Very nicely ties up some loose ends from _The Potter's Field_, while raking up the old problem of the reliquary very creatively. Robert Bossu alone would be worth the price of admission. :)
3 of 3 people found the following review helpful
Holy shenanigans! May 18 2006
By Beverley Strong - Published on Amazon.com
Format: Mass Market Paperback
In this penultimate chronicle of Brothet Cadfael, herbalist, monk and resident sleuth of the Abbey of St.Peter and St.Paul, the waters of the local river are rising to dangerous levels, forcing the evacuation of their precious relics and treasures to higher ground, including the silver coffin containing the bones of Cadfael's special saint, St. Winifred of Wales. Following the sacking of the Abbey's sister house in the fens by the evil Geoffrey de Mandeville, Herluin, the sub prior of that house, accompanied by a novice monk, Tutilio, is sheltered at the Abbey while on a quest to raise funds to enable their own Abbey to be rebuilt. During the upheaval of rescuing the relics from the flood waters, the coffin of St.Winifred disappears and consequently is deemed to have been loaded on to a cart with donated building timber and a large quantity of silver and jewellery. The drivers of the cart stumble back to the Abbey, claiming to have been set upon and robbed by a band of marauders. The coffin is found intact and taken to the nearby manor of the Earl of Leicester who stakes a claim to retain the relics, is joined in another claim by Sub Prior Herluin and naturally enough by the Shrewsbury Abbey in a three way tussle for possession of poor little St.Winifred's bones. The side characters in this story are well drawn and very interesting, making the thought that the next book is the last in the series and so I'm prolonging the pleasure by reading a non connected book in between !

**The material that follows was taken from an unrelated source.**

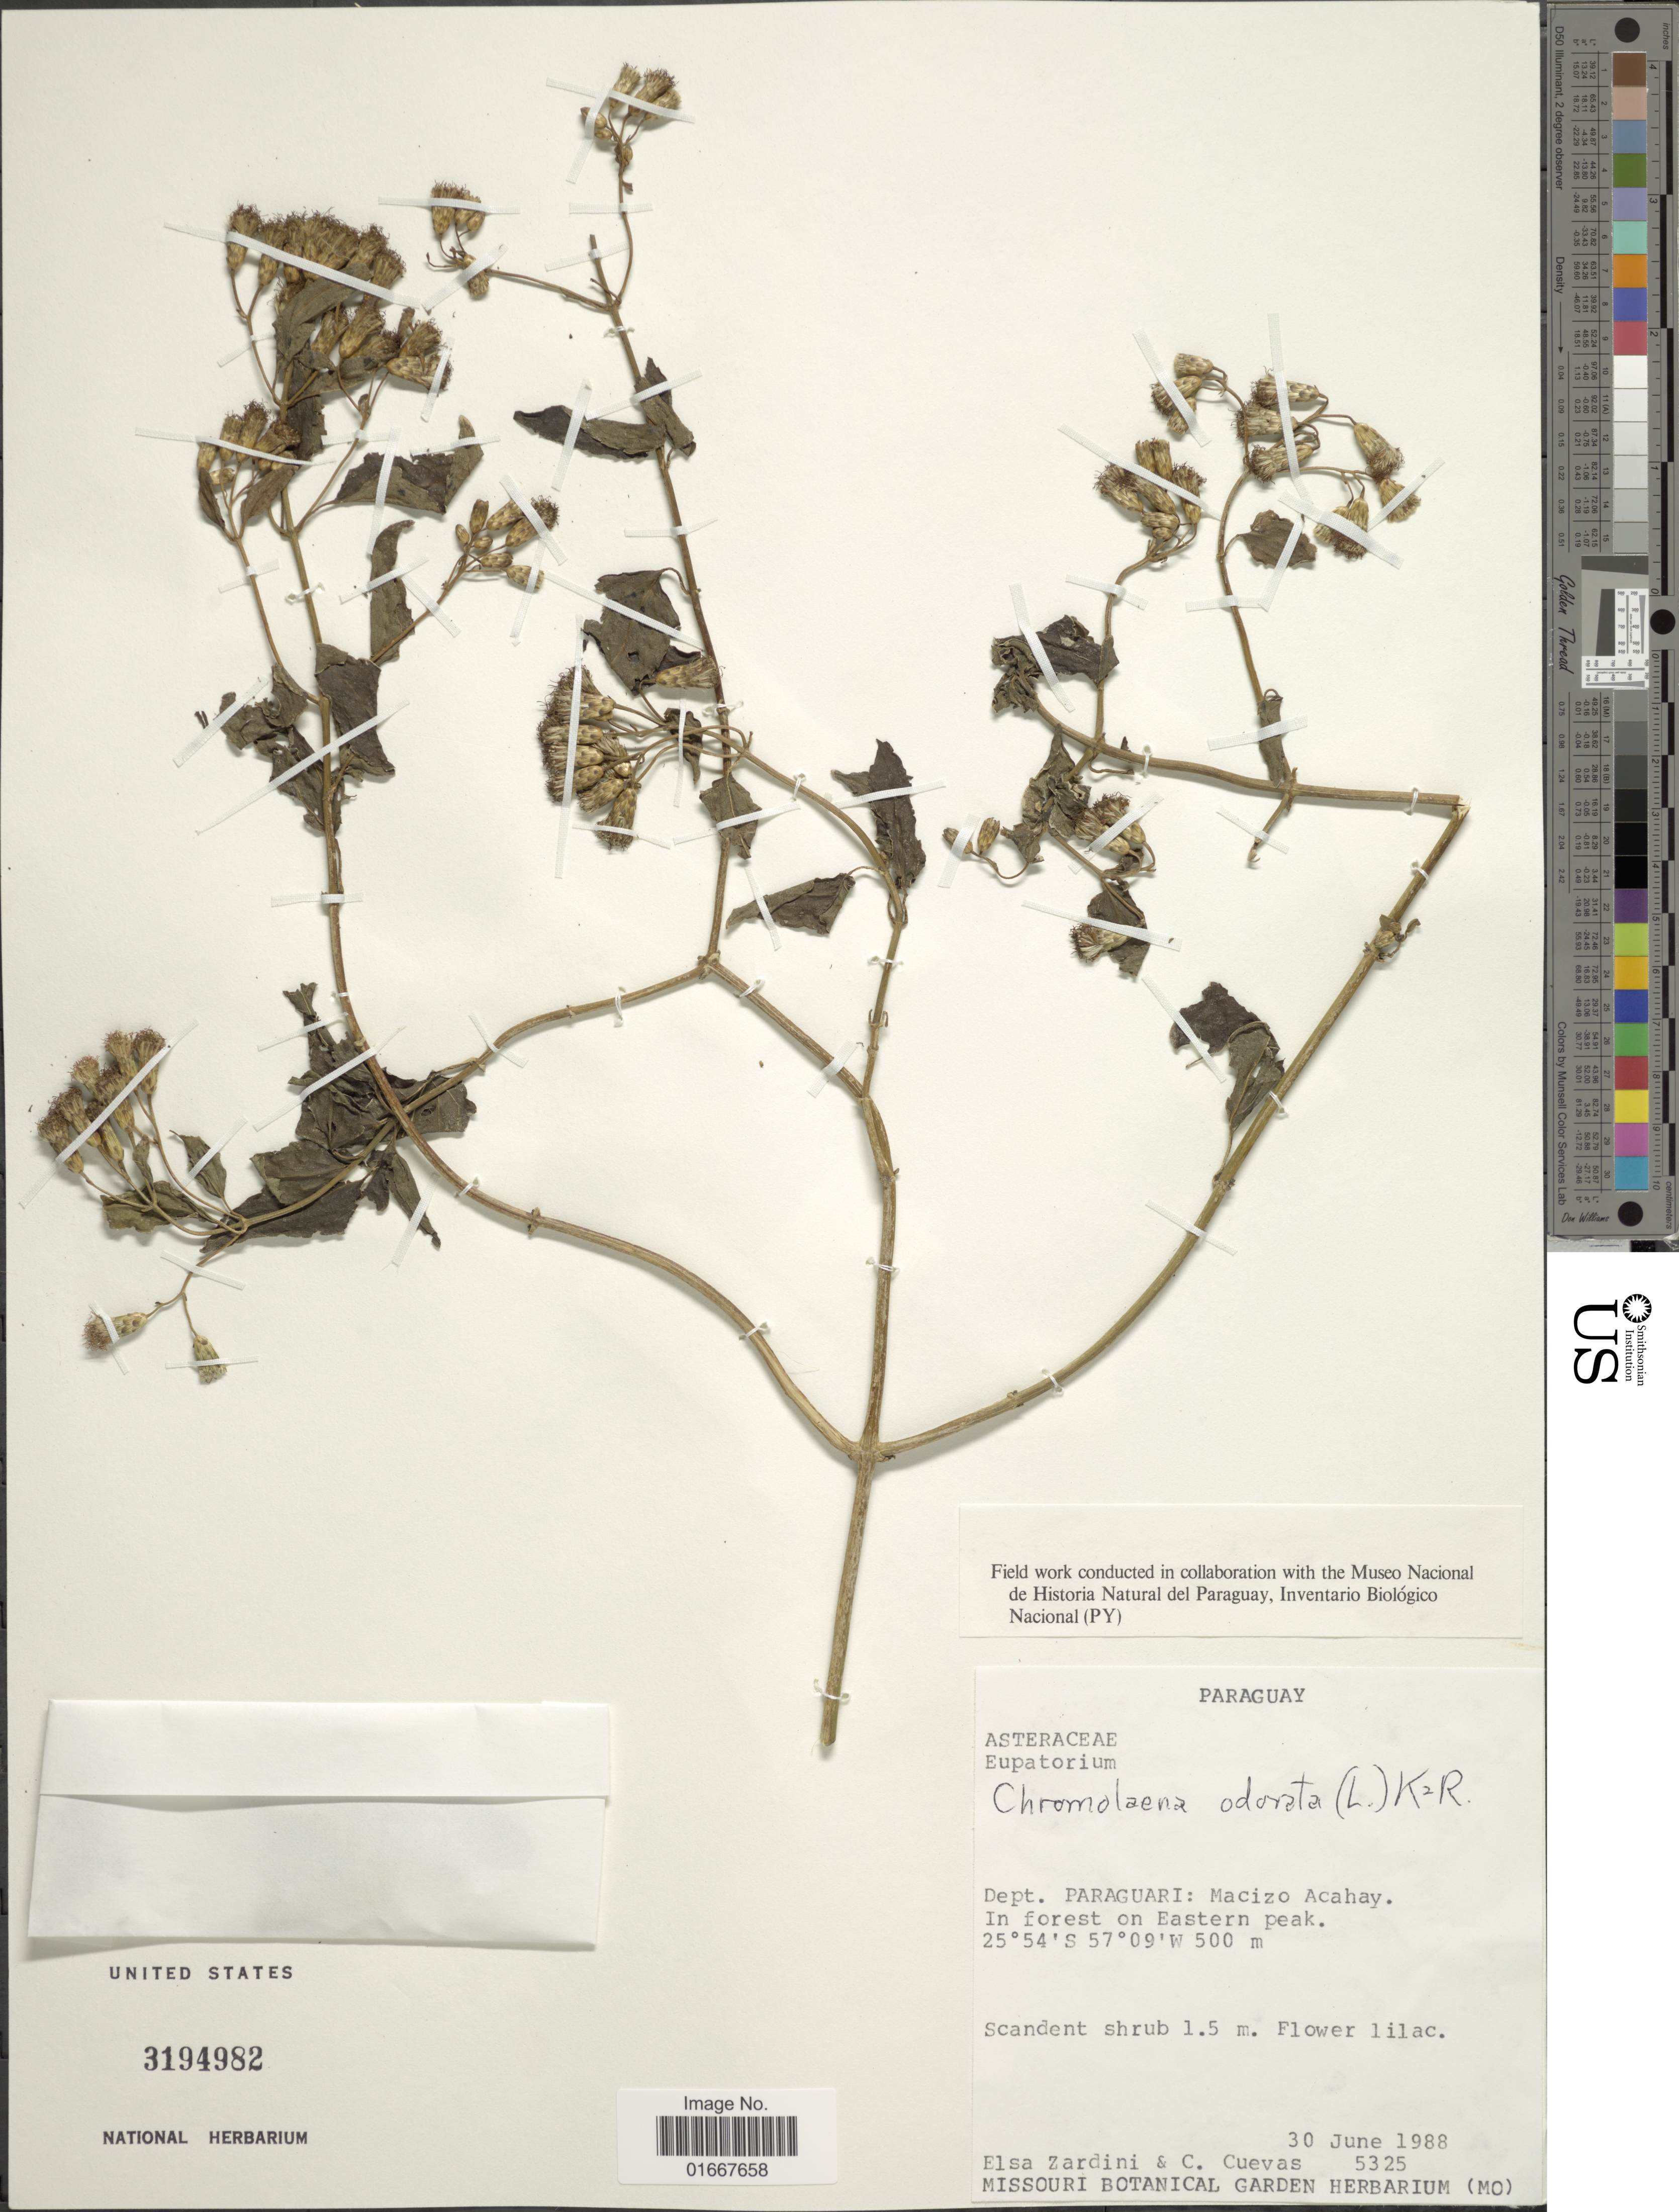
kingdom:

2 of 2 people found the following review helpful
Saint's Bones Jan. 16 2011
By Nash Black - Published on Amazon.com
Format: Paperback Verified Purchase
Father Cadfael is called upon the prove a young man innocent of murder though the novice has admitted he engineered the thieft of Saint Winifred's sacred bones during a flooding of the abbey. THE HOLY THIEF by Ellis Peters is an excellent addition to the series.
To remove some of the pressure from their chief Geoffrey de Mandeville as he is dying his followers restore the ravaged abby of Ramsey to the Benedictines. Rebuilding is expensive and the monks set out to raise the means. Brother Tutilo is determined to prove his faith and arranges for the sacred bones of Saint Winifred to be included in a shipment to Ramsey. This begins the tale of a struggle for power, standing, and fame that lead to murder.
As always Father Cadfael is a good read on a snowy day.
Nash Black, author of QUALIFYING LAPS.